Namibia is now more vulnerable to external shocks than before, due to limited monetary and fiscal policy space, an analysis of the economy by IJG Securities has revealed.
This comes as the country was recently downgraded by Moody’s to junk status, a position which impacts on its external borrowings. Namibia’s debt levels currently stand at 41.9 percent, above the Government’s voluntary ceiling of 35 percent. “Effective fiscal reforms and consolidation, investor friendly policy, and public-private cooperation are the tools that remain available to us, and if implemented effectively, are likely to lead to a return to long term sustainable growth,” IJG said.
The firm expects the current economic slowdown to pass within a year, allowing the economy to recover.

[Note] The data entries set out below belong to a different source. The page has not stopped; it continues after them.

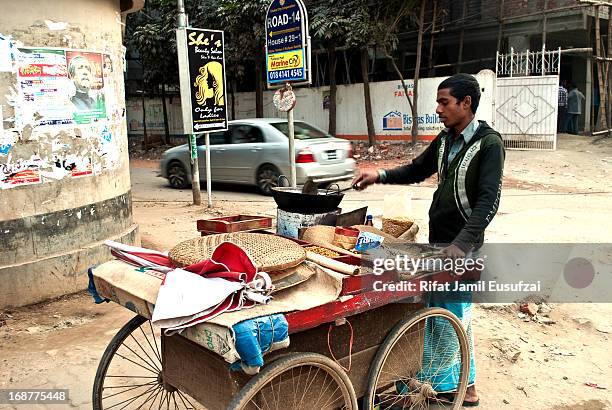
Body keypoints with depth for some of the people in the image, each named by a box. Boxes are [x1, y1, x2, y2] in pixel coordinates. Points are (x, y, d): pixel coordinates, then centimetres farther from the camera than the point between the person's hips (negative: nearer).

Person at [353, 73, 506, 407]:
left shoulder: (489, 143, -15)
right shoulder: (445, 140, 8)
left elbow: (489, 201, -24)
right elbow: (416, 171, 20)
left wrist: (462, 243, -34)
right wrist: (380, 175, 4)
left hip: (463, 245, -7)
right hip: (437, 240, 7)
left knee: (456, 314, -1)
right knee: (436, 310, 15)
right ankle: (438, 377, 31)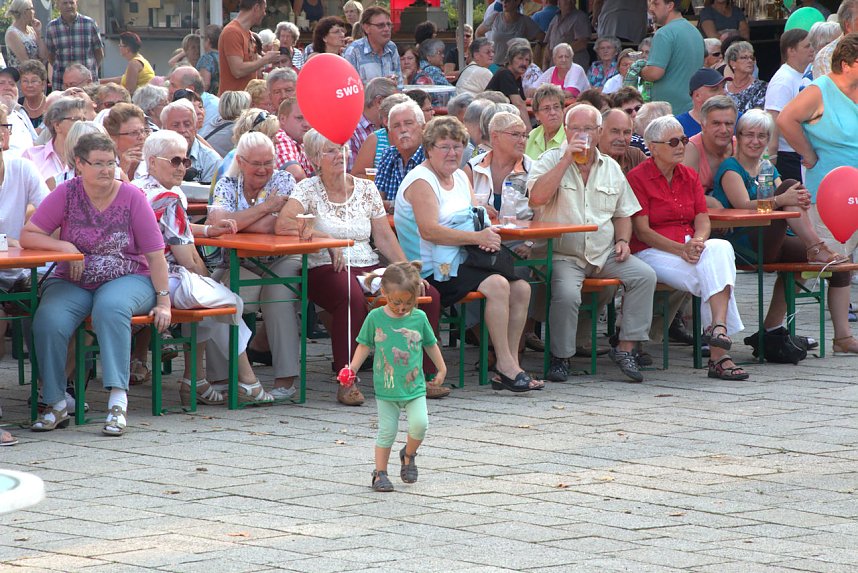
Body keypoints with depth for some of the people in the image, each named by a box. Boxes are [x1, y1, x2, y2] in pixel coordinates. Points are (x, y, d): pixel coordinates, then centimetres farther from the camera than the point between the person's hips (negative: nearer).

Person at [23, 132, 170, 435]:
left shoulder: (132, 197, -1)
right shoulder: (66, 194, 0)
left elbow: (155, 254, 0)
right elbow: (27, 236, -3)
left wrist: (163, 302, -7)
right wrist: (65, 247, -19)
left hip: (127, 279, -1)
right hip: (73, 283, 1)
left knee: (110, 307, -37)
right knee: (49, 319, -30)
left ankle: (118, 401, -40)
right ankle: (56, 404, -15)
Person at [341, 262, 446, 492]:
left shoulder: (419, 317, -1)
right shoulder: (375, 317, -4)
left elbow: (430, 344, 14)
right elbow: (364, 346, 5)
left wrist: (441, 369, 23)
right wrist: (352, 369, -7)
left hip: (415, 387, 1)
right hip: (386, 387, -1)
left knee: (420, 423, -14)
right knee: (386, 431, 0)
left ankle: (408, 454, 14)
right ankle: (380, 473, 12)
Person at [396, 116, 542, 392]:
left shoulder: (460, 177, 18)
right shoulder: (421, 181, -10)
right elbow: (429, 231, -22)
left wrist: (488, 234, -9)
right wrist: (477, 237, -23)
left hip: (462, 263, 9)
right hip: (435, 270, -9)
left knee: (521, 288, -7)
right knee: (497, 285, -26)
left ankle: (509, 365, -5)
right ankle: (505, 366, -20)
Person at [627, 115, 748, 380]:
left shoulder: (689, 176, 16)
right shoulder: (637, 178, -3)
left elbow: (703, 220, 8)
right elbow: (642, 231, -9)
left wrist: (698, 242, -16)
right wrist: (681, 250, -21)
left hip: (689, 248, 5)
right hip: (652, 253, -5)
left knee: (721, 248, -29)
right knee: (712, 271, -29)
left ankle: (718, 327, -40)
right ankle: (719, 354, -31)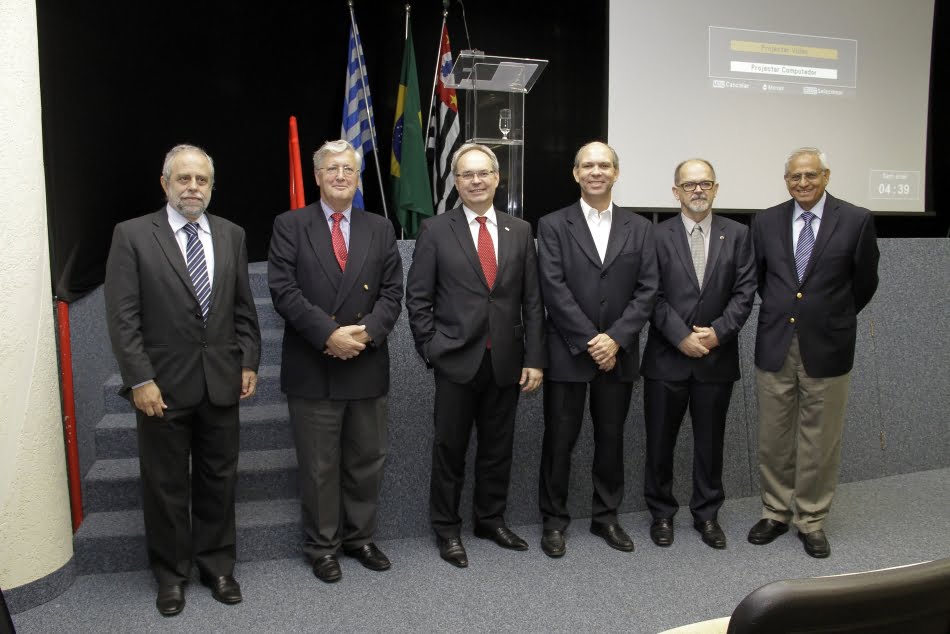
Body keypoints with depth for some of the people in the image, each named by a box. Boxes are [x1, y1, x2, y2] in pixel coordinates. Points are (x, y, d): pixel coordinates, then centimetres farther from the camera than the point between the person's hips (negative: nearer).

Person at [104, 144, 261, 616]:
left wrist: (248, 362, 3)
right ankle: (171, 573, 29)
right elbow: (122, 316, -8)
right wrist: (139, 379, -13)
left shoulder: (231, 235, 6)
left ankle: (217, 566, 30)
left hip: (221, 382, 3)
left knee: (219, 479, 13)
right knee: (165, 484, 11)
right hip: (163, 384, -3)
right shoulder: (132, 235, -5)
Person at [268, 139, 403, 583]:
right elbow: (283, 290, -9)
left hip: (367, 366, 3)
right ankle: (322, 547, 25)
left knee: (366, 460, 13)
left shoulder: (380, 229, 10)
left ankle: (359, 538, 31)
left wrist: (366, 332, -13)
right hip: (312, 368, -3)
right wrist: (329, 334, -18)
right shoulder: (290, 226, 1)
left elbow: (392, 292, 4)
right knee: (318, 465, 8)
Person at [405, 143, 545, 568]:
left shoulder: (520, 231, 7)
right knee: (450, 450, 8)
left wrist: (534, 358, 0)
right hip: (457, 360, -3)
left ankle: (491, 520, 33)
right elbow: (418, 298, -1)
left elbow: (532, 301, 5)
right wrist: (431, 349, -7)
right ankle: (446, 530, 24)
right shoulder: (435, 230, -1)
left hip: (506, 361, 3)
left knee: (498, 448, 14)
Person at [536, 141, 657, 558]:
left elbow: (647, 291, 1)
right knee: (559, 440, 5)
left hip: (618, 354, 3)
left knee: (611, 439, 12)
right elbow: (554, 290, -9)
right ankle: (554, 520, 21)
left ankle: (606, 517, 28)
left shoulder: (639, 228, 8)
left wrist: (615, 339, -11)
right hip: (567, 354, -2)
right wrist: (590, 342, -14)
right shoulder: (553, 225, 0)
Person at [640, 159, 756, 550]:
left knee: (710, 441, 12)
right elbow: (653, 295, -6)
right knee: (660, 441, 7)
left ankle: (707, 514, 28)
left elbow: (744, 292, 0)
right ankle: (661, 513, 24)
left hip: (717, 357, 2)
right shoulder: (657, 235, -1)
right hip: (667, 356, -1)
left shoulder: (737, 234, 5)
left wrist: (718, 332, -13)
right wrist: (682, 337, -14)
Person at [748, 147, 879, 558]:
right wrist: (782, 311, 11)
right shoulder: (766, 222, 3)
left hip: (826, 348, -2)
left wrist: (831, 319, 11)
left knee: (820, 441, 8)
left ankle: (812, 521, 24)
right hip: (774, 347, 2)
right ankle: (775, 513, 27)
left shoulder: (856, 221, -4)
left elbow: (864, 284, 4)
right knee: (773, 438, 11)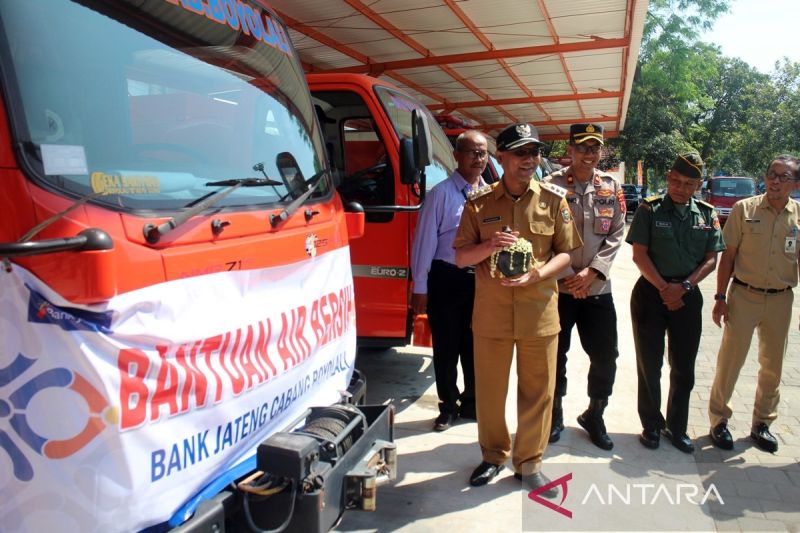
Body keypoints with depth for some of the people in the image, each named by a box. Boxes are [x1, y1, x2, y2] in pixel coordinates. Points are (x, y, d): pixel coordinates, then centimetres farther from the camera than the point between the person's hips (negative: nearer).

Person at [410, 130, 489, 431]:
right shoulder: (442, 193, -7)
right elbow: (425, 241, -8)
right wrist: (420, 288, -8)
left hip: (482, 279, 4)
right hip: (447, 279, -4)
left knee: (475, 346, 16)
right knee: (446, 347, 9)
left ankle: (471, 403, 35)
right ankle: (448, 407, 27)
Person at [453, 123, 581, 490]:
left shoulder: (554, 200, 2)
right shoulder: (479, 204, 1)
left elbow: (565, 253, 3)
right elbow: (460, 257, 1)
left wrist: (537, 275, -15)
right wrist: (489, 245, -19)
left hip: (539, 312, 0)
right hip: (491, 312, 0)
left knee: (538, 391, 9)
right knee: (489, 390, 11)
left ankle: (529, 462, 28)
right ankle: (493, 455, 33)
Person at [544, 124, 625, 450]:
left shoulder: (612, 188, 6)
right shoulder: (551, 185, -3)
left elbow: (616, 235, 2)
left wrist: (592, 272, -11)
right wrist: (567, 276, -12)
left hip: (598, 288, 3)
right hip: (558, 286, -2)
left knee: (605, 357, 7)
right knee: (555, 355, 7)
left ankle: (594, 416, 30)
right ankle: (554, 416, 28)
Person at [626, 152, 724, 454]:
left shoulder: (707, 215, 5)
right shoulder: (650, 209, -3)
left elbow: (711, 259, 4)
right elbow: (639, 254, -8)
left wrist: (684, 287, -10)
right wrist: (664, 288, -14)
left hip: (688, 296, 3)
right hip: (651, 292, -3)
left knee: (684, 368, 10)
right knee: (650, 364, 6)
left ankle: (677, 427, 26)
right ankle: (651, 426, 22)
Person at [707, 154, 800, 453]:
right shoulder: (744, 209, -4)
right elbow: (728, 256, -2)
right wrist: (721, 297, -6)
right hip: (744, 296, -2)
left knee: (773, 365, 13)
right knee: (730, 360, 1)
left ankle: (762, 422, 30)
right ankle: (719, 420, 17)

“Pro-cyclical fiscal policy, which contributed to the overheating of the economy, may now result in it languishing in a low growth environment for an extended period.
“Balancing structural reforms, while undertaking fiscal consolidation will be challenging, but necessary,” IJG said.
The Securities company said fiscal policy space needs to be created through structural reforms in line with Government’s expenditure profile in order to return expenditure to sustainable levels.
“The current process of fiscal consolidation is the first step in the right direction. The rate at which recurrent, consumptive expenditure has increased over the last few years needs to be reduced drastically in order to grow productive expenditure.”
IJG said the outlook for the rest of the year and the year after, remains downcast.
“The fiscus is likely to remain under pressure and low liquidity, such as that seen in 2016/17, could reappear going forward.”
Last week, the Namibia Statistics Agency released the final National Accounts for 2016, which showed that the economy registered a growth rate of 1.1 percent. This was against the backdrop of a severe drought impacting on the agricultural sector and a subdued commodity prices in the mining sector.
Finance Minister, Calle Schlettwein, told a Namibia Chamber of Commerce and Industry event recently that improved Government spending of the current budget of N$62.4 billion is expected to support growth in the tertiary services.
Schlettwein said the decision by the Bank of Namibia to cut the repo rate by 25 basis points to 6.75 percent was in support of domestic demand conditions.
“We encourage the private sector and households to use this interest rate respite to invest in productive, instead of consumptive activities,” the finance minister said.